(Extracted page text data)
********

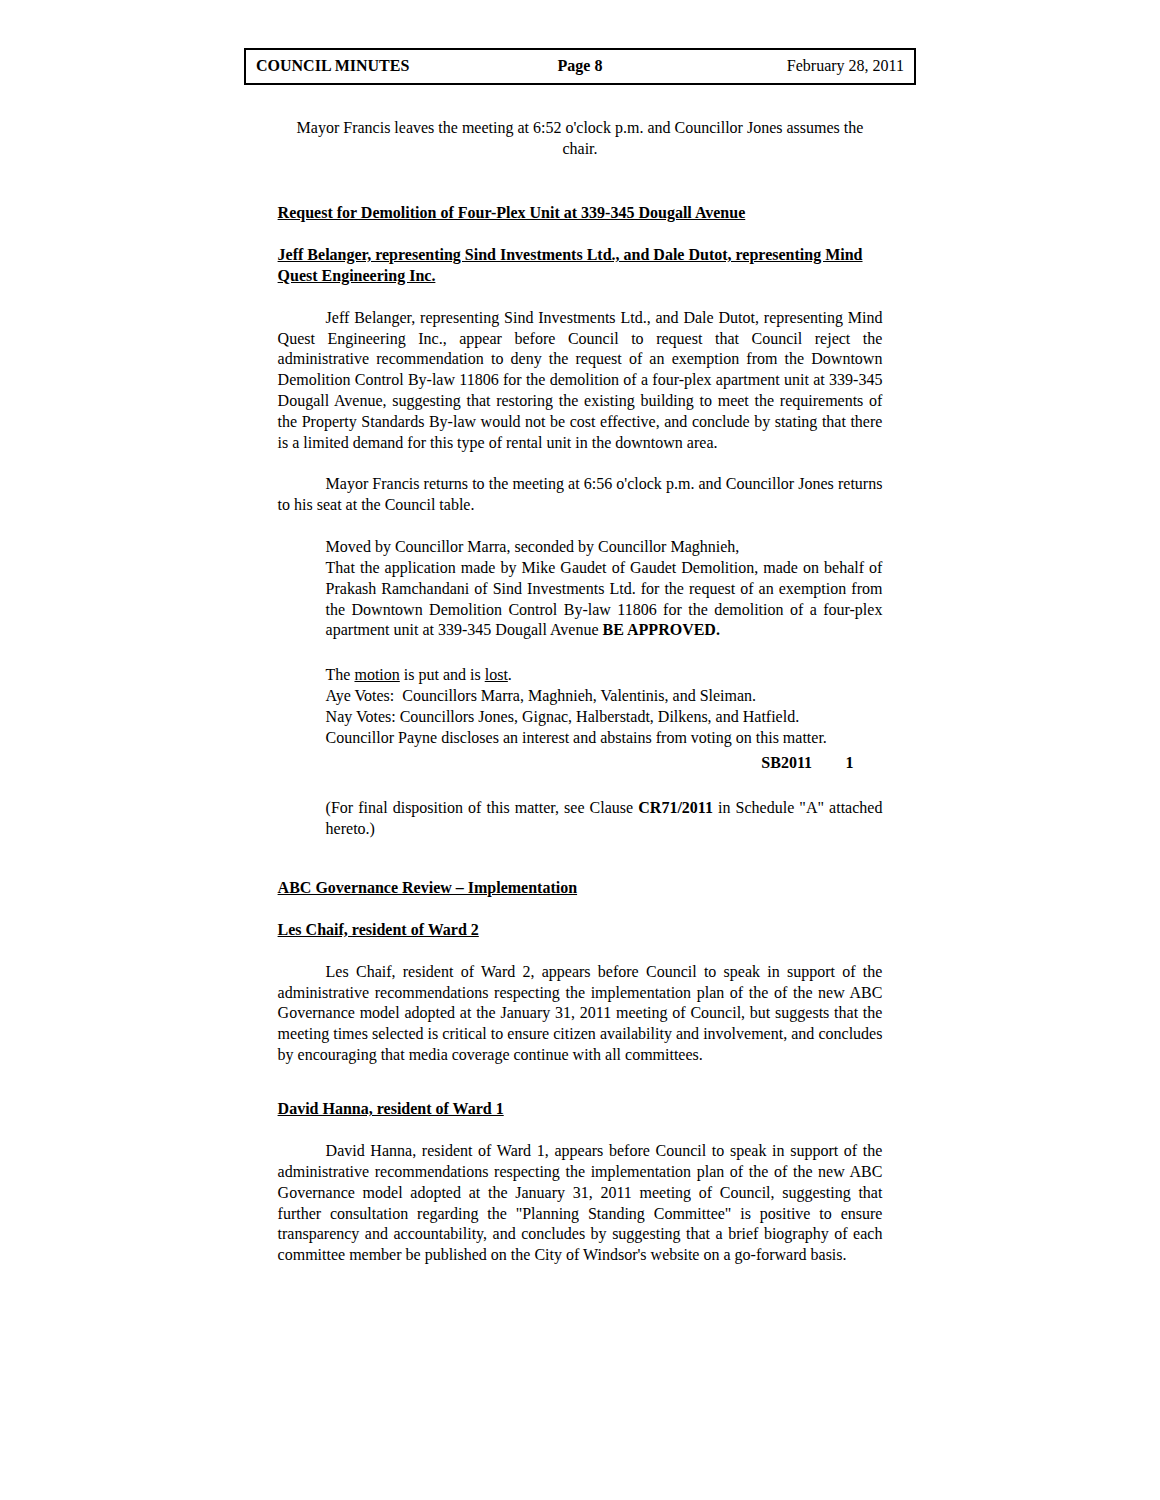COUNCIL MINUTES
Page 8
February 28, 2011
Mayor Francis leaves the meeting at 6:52 o'clock p.m. and Councillor Jones assumes the chair.
Request for Demolition of Four-Plex Unit at 339-345 Dougall Avenue
Jeff Belanger, representing Sind Investments Ltd., and Dale Dutot, representing Mind Quest Engineering Inc.
Jeff Belanger, representing Sind Investments Ltd., and Dale Dutot, representing Mind Quest Engineering Inc., appear before Council to request that Council reject the administrative recommendation to deny the request of an exemption from the Downtown Demolition Control By-law 11806 for the demolition of a four-plex apartment unit at 339-345 Dougall Avenue, suggesting that restoring the existing building to meet the requirements of the Property Standards By-law would not be cost effective, and conclude by stating that there is a limited demand for this type of rental unit in the downtown area.
Mayor Francis returns to the meeting at 6:56 o'clock p.m. and Councillor Jones returns to his seat at the Council table.
Moved by Councillor Marra, seconded by Councillor Maghnieh,
That the application made by Mike Gaudet of Gaudet Demolition, made on behalf of Prakash Ramchandani of Sind Investments Ltd. for the request of an exemption from the Downtown Demolition Control By-law 11806 for the demolition of a four-plex apartment unit at 339-345 Dougall Avenue BE APPROVED.
The motion is put and is lost.
Aye Votes: Councillors Marra, Maghnieh, Valentinis, and Sleiman.
Nay Votes: Councillors Jones, Gignac, Halberstadt, Dilkens, and Hatfield.
Councillor Payne discloses an interest and abstains from voting on this matter.
SB20111
(For final disposition of this matter, see Clause CR71/2011 in Schedule "A" attached hereto.)
ABC Governance Review – Implementation
Les Chaif, resident of Ward 2
Les Chaif, resident of Ward 2, appears before Council to speak in support of the administrative recommendations respecting the implementation plan of the of the new ABC Governance model adopted at the January 31, 2011 meeting of Council, but suggests that the meeting times selected is critical to ensure citizen availability and involvement, and concludes by encouraging that media coverage continue with all committees.
David Hanna, resident of Ward 1
David Hanna, resident of Ward 1, appears before Council to speak in support of the administrative recommendations respecting the implementation plan of the of the new ABC Governance model adopted at the January 31, 2011 meeting of Council, suggesting that further consultation regarding the "Planning Standing Committee" is positive to ensure transparency and accountability, and concludes by suggesting that a brief biography of each committee member be published on the City of Windsor's website on a go-forward basis.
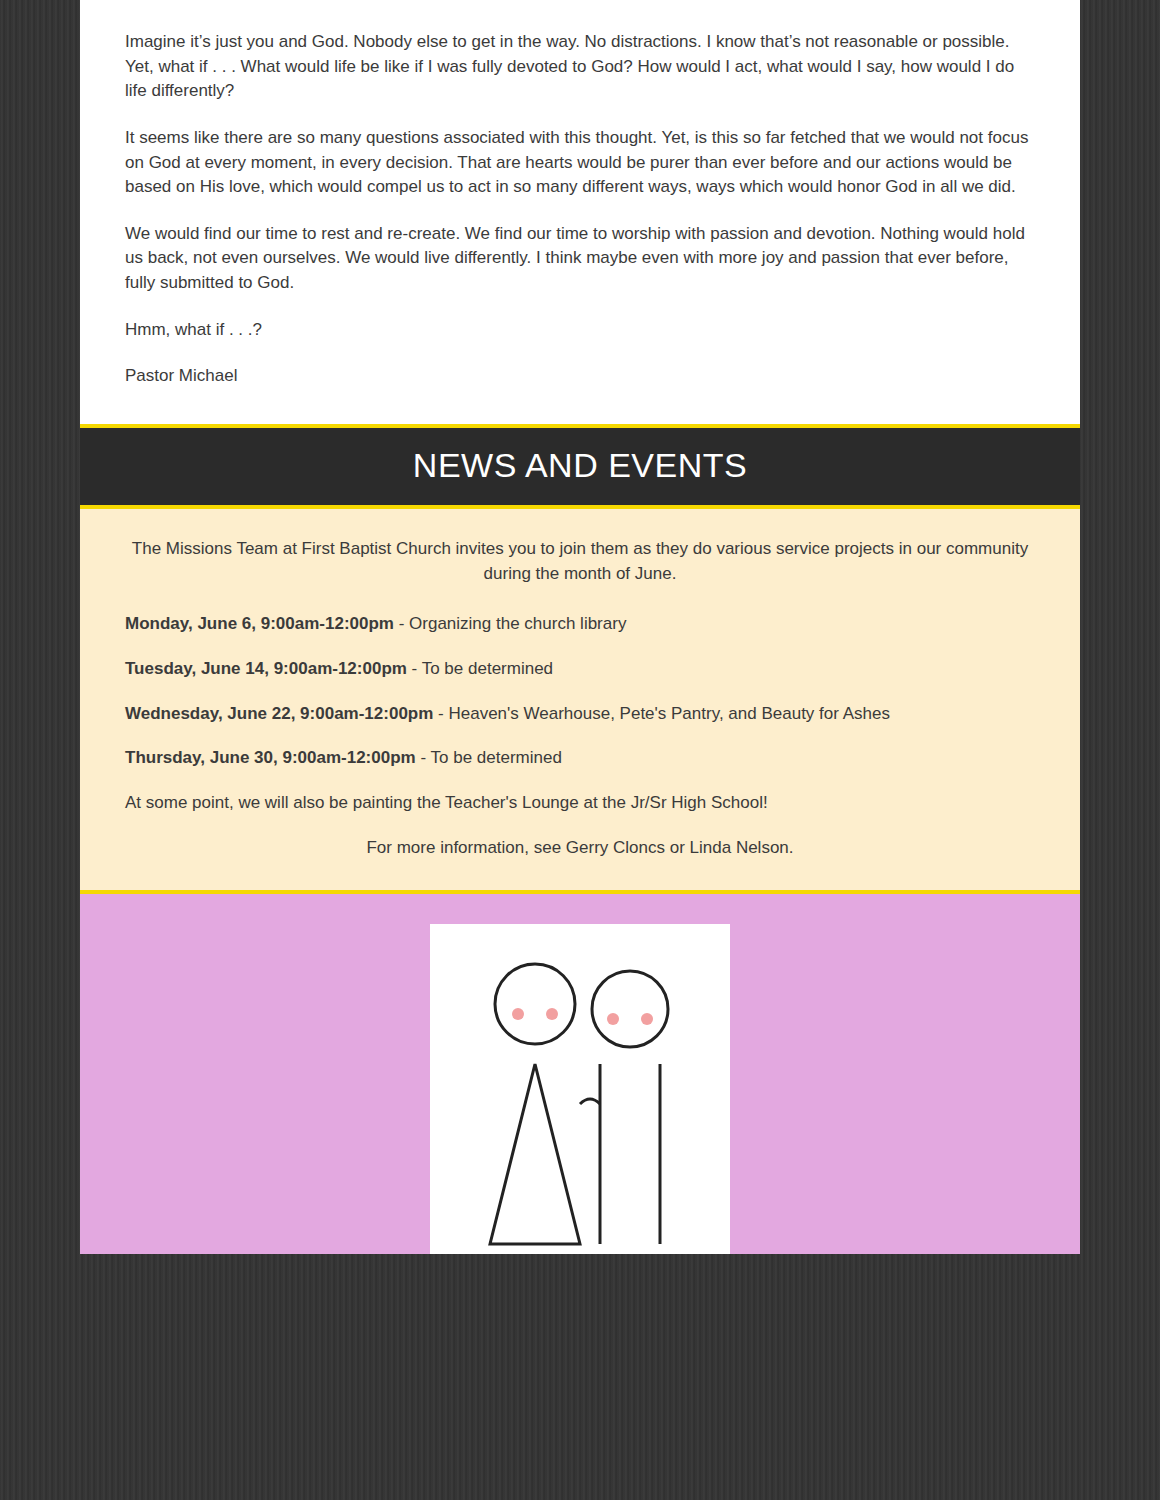Imagine it’s just you and God. Nobody else to get in the way. No distractions. I know that’s not reasonable or possible. Yet, what if . . . What would life be like if I was fully devoted to God? How would I act, what would I say, how would I do life differently?
It seems like there are so many questions associated with this thought. Yet, is this so far fetched that we would not focus on God at every moment, in every decision. That are hearts would be purer than ever before and our actions would be based on His love, which would compel us to act in so many different ways, ways which would honor God in all we did.
We would find our time to rest and re-create. We find our time to worship with passion and devotion. Nothing would hold us back, not even ourselves. We would live differently. I think maybe even with more joy and passion that ever before, fully submitted to God.
Hmm, what if . . .?
Pastor Michael
NEWS AND EVENTS
The Missions Team at First Baptist Church invites you to join them as they do various service projects in our community during the month of June.
Monday, June 6, 9:00am-12:00pm - Organizing the church library
Tuesday, June 14, 9:00am-12:00pm - To be determined
Wednesday, June 22, 9:00am-12:00pm - Heaven's Wearhouse, Pete's Pantry, and Beauty for Ashes
Thursday, June 30, 9:00am-12:00pm - To be determined
At some point, we will also be painting the Teacher's Lounge at the Jr/Sr High School!
For more information, see Gerry Cloncs or Linda Nelson.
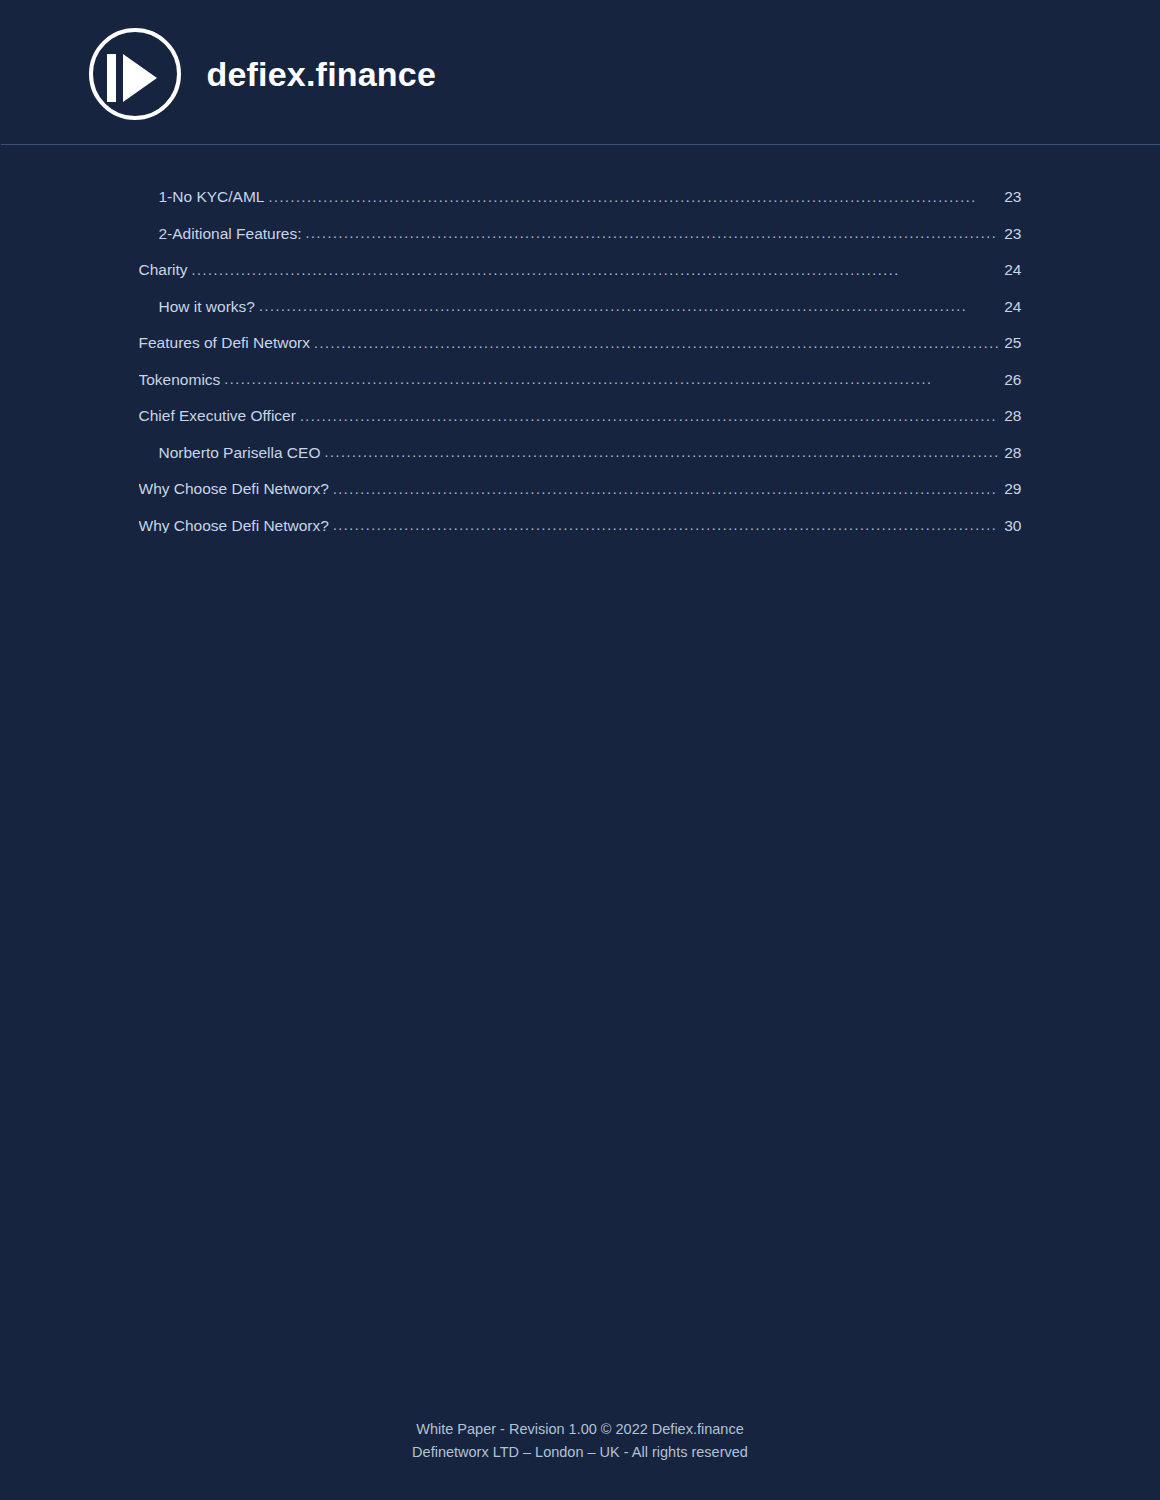defiex.finance
1-No KYC/AML ................................................................................................................................. 23
2-Aditional Features: ................................................................................................................................. 23
Charity ................................................................................................................................. 24
How it works? ................................................................................................................................. 24
Features of Defi Networx ................................................................................................................................. 25
Tokenomics ................................................................................................................................. 26
Chief Executive Officer ................................................................................................................................. 28
Norberto Parisella CEO ................................................................................................................................. 28
Why Choose Defi Networx? ................................................................................................................................. 29
Why Choose Defi Networx? ................................................................................................................................. 30
White Paper - Revision 1.00 © 2022 Defiex.finance
Definetworx LTD – London – UK - All rights reserved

********

All of the data is to be transcribed exactly, with images omitted.

COUNCIL MINUTES
Page 8
February 28, 2011
Mayor Francis leaves the meeting at 6:52 o'clock p.m. and Councillor Jones assumes the chair.
Request for Demolition of Four-Plex Unit at 339-345 Dougall Avenue
Jeff Belanger, representing Sind Investments Ltd., and Dale Dutot, representing Mind Quest Engineering Inc.
Jeff Belanger, representing Sind Investments Ltd., and Dale Dutot, representing Mind Quest Engineering Inc., appear before Council to request that Council reject the administrative recommendation to deny the request of an exemption from the Downtown Demolition Control By-law 11806 for the demolition of a four-plex apartment unit at 339-345 Dougall Avenue, suggesting that restoring the existing building to meet the requirements of the Property Standards By-law would not be cost effective, and conclude by stating that there is a limited demand for this type of rental unit in the downtown area.
Mayor Francis returns to the meeting at 6:56 o'clock p.m. and Councillor Jones returns to his seat at the Council table.
Moved by Councillor Marra, seconded by Councillor Maghnieh,
That the application made by Mike Gaudet of Gaudet Demolition, made on behalf of Prakash Ramchandani of Sind Investments Ltd. for the request of an exemption from the Downtown Demolition Control By-law 11806 for the demolition of a four-plex apartment unit at 339-345 Dougall Avenue BE APPROVED.
The motion is put and is lost.
Aye Votes: Councillors Marra, Maghnieh, Valentinis, and Sleiman.
Nay Votes: Councillors Jones, Gignac, Halberstadt, Dilkens, and Hatfield.
Councillor Payne discloses an interest and abstains from voting on this matter.
SB20111
(For final disposition of this matter, see Clause CR71/2011 in Schedule "A" attached hereto.)
ABC Governance Review – Implementation
Les Chaif, resident of Ward 2
Les Chaif, resident of Ward 2, appears before Council to speak in support of the administrative recommendations respecting the implementation plan of the of the new ABC Governance model adopted at the January 31, 2011 meeting of Council, but suggests that the meeting times selected is critical to ensure citizen availability and involvement, and concludes by encouraging that media coverage continue with all committees.
David Hanna, resident of Ward 1
David Hanna, resident of Ward 1, appears before Council to speak in support of the administrative recommendations respecting the implementation plan of the of the new ABC Governance model adopted at the January 31, 2011 meeting of Council, suggesting that further consultation regarding the "Planning Standing Committee" is positive to ensure transparency and accountability, and concludes by suggesting that a brief biography of each committee member be published on the City of Windsor's website on a go-forward basis.
Imagine it’s just you and God. Nobody else to get in the way. No distractions. I know that’s not reasonable or possible. Yet, what if . . . What would life be like if I was fully devoted to God? How would I act, what would I say, how would I do life differently?
It seems like there are so many questions associated with this thought. Yet, is this so far fetched that we would not focus on God at every moment, in every decision. That are hearts would be purer than ever before and our actions would be based on His love, which would compel us to act in so many different ways, ways which would honor God in all we did.
We would find our time to rest and re-create. We find our time to worship with passion and devotion. Nothing would hold us back, not even ourselves. We would live differently. I think maybe even with more joy and passion that ever before, fully submitted to God.
Hmm, what if . . .?
Pastor Michael
NEWS AND EVENTS
The Missions Team at First Baptist Church invites you to join them as they do various service projects in our community during the month of June.
Monday, June 6, 9:00am-12:00pm - Organizing the church library
Tuesday, June 14, 9:00am-12:00pm - To be determined
Wednesday, June 22, 9:00am-12:00pm - Heaven's Wearhouse, Pete's Pantry, and Beauty for Ashes
Thursday, June 30, 9:00am-12:00pm - To be determined
At some point, we will also be painting the Teacher's Lounge at the Jr/Sr High School!
For more information, see Gerry Cloncs or Linda Nelson.
defiex.finance
1-No KYC/AML ................................................................................................................................. 23
2-Aditional Features: ................................................................................................................................. 23
Charity ................................................................................................................................. 24
How it works? ................................................................................................................................. 24
Features of Defi Networx ................................................................................................................................. 25
Tokenomics ................................................................................................................................. 26
Chief Executive Officer ................................................................................................................................. 28
Norberto Parisella CEO ................................................................................................................................. 28
Why Choose Defi Networx? ................................................................................................................................. 29
Why Choose Defi Networx? ................................................................................................................................. 30
White Paper - Revision 1.00 © 2022 Defiex.finance
Definetworx LTD – London – UK - All rights reserved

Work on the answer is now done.